CBE Seminar: Plants as Molecular Foundries - From Earth to Deep Space

ISEB 1200
Karen A. McDonald, Ph.D.

Professor
Chemical Engineering
UC Davis
Global HealthShare Initiative, University of California
Center for the Utilization of Biological Engineering in Space (CUBES)

Non-UCI people, please use this registration link: https://forms.gle/9jJFiPPkYCB6E3my9 

Abstract: Plants are a vast renewable source of important natural products, and the development of genetic engineering techniques has opened up a myriad of new possibilities for extending the biosynthetic capabilities of plants. Examples include the production of heterologous proteins and new metabolic pathways in whole plants, harvested plant tissues, and in vitro systems such as plant cell cultures in bioreactors. Although plant biotechnology has been deployed commercially for decades for improved agronomic traits of crops, the combination of new plant expression technologies and synthetic biology components, inexpensive DNA synthesis, and novel bioprocessing strategies are enabling plants and plant cells to be used as molecular foundries. For example, new production platforms based on transient expression in nontransgenic plants within contained manufacturing facilities are showing enormous promise for rapid, scalable, and lower cost production of vaccines and therapeutics. Plants are unique higher eukaryotic production hosts that can be very simply grown using light, water, carbon dioxide and mineral nutrients. They not only serve as a “single use disposable bioreactor,” but are completely biodegradable/recyclable and linearly scalable. In addition, plant cell suspension cultures grown in bioreactors are an alternative to more well-developed bioproduction systems using bacterial, yeast, mammalian and insect cell cultures. Although the first FDA-approved human therapeutic made in plant cell culture was introduced just ten years ago (ElelysoTM made in transgenic carrot cultures), plant cell culture offers a number of advantages: simple, chemically-defined, low cost animal component-free medium; the ability to produce complex glycoproteins; potential for long-term operation; and inability to propagate mammalian viruses. However, these systems are not without their own challenges. This presentation will describe some of the unique challenges encountered when using plants as molecular foundries, as well as our group’s research to increase productivity, product quality, and production speed, with applications ranging from medical countermeasures for biodefense on Earth to molecular pharming on Mars.

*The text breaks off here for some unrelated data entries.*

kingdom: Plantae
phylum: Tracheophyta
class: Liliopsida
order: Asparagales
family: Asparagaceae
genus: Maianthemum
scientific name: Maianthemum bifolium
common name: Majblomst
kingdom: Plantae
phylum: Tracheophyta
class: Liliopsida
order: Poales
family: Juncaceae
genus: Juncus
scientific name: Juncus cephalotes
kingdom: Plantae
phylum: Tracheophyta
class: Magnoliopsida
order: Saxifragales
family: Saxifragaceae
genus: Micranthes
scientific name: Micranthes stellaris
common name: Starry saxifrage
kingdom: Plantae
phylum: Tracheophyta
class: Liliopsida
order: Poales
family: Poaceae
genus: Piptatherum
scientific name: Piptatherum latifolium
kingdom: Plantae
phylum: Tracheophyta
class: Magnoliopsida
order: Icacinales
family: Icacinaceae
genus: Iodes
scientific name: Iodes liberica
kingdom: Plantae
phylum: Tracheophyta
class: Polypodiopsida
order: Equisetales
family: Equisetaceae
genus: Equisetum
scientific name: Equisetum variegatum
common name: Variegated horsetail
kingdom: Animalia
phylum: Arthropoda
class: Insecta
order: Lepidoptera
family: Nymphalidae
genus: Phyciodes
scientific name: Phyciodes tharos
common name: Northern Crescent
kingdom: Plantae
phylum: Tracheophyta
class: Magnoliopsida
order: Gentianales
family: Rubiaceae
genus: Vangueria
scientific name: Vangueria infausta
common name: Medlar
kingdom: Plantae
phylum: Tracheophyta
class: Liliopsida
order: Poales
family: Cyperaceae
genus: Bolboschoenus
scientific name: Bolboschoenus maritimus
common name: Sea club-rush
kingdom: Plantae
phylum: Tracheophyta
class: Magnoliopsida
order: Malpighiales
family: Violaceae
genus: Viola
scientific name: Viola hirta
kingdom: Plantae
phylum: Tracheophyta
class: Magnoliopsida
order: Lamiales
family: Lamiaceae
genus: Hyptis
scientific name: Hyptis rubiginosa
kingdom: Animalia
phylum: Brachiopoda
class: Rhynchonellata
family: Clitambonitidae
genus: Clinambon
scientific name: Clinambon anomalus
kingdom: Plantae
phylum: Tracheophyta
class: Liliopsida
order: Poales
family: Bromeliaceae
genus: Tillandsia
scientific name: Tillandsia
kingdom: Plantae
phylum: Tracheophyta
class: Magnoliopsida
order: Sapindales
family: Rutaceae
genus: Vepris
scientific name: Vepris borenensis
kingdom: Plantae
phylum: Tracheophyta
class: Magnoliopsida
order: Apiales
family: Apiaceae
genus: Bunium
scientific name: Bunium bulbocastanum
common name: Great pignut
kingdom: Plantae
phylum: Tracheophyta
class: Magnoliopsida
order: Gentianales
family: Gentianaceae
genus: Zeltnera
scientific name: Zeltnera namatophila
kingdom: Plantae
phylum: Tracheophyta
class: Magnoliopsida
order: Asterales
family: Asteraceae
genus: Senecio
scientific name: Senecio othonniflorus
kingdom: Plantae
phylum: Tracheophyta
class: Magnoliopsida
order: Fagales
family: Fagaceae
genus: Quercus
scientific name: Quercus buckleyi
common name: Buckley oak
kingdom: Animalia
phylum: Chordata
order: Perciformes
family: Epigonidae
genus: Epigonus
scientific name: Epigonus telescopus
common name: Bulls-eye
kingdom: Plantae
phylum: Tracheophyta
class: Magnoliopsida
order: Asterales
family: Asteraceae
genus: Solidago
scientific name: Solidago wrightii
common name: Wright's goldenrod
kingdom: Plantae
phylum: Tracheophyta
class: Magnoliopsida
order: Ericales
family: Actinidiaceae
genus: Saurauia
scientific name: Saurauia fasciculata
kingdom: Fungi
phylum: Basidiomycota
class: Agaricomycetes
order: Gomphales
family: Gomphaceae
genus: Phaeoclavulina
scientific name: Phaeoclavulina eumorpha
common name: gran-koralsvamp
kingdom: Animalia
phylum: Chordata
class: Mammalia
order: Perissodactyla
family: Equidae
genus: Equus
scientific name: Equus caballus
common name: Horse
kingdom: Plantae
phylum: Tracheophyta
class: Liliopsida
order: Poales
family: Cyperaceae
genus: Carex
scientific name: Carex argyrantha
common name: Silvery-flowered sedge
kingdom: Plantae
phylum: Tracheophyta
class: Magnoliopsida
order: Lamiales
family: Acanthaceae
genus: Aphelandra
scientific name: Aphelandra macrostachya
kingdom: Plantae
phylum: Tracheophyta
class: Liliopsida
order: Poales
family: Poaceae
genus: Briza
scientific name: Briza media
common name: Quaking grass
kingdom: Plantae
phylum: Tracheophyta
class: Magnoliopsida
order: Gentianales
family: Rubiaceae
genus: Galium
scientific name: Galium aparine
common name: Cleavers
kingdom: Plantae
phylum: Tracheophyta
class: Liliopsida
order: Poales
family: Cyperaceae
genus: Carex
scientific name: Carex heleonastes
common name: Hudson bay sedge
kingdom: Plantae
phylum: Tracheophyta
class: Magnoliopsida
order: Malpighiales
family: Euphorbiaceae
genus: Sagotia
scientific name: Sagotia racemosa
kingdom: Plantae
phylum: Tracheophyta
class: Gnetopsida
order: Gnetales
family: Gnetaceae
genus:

Bio: Karen McDonald is a professor of chemical engineering at UC Davis. She is currently the division lead for the Food and Pharmaceutical Synthesis Division of a multi-university NASA-funded Space Technology Research Institute called the Center for the Utilization of Biological Engineering in Space (CUBES: https://cubes.space/), which supports biomanufacturing technologies for Mars exploration. From 2013-2018, she served as the faculty director for the UC Davis ADVANCE Institutional Transformation program, an NSF-funded program to improve the recruitment, retentio and advancement of women STEM faculty. She served for 13 years from 2001-2013 as associate dean for Research and Graduate Studies in the College of Engineering. Professor McDonald’s research is aimed at the development of efficient, environmentally-friendly, cost-effective and globally-deployable biomanufacturing approaches for the production of recombinant proteins using plant-based production systems. She received her B.S. from Stanford University, her M.S. from UC Berkeley, and her Ph.D. from the University of Maryland, College Park, all in chemical engineering. She is a Fellow of the American Institute of Chemical Engineers and the recipient of the 2022 D.I.C. Wang Award for Excellence in Biochemical Engineering.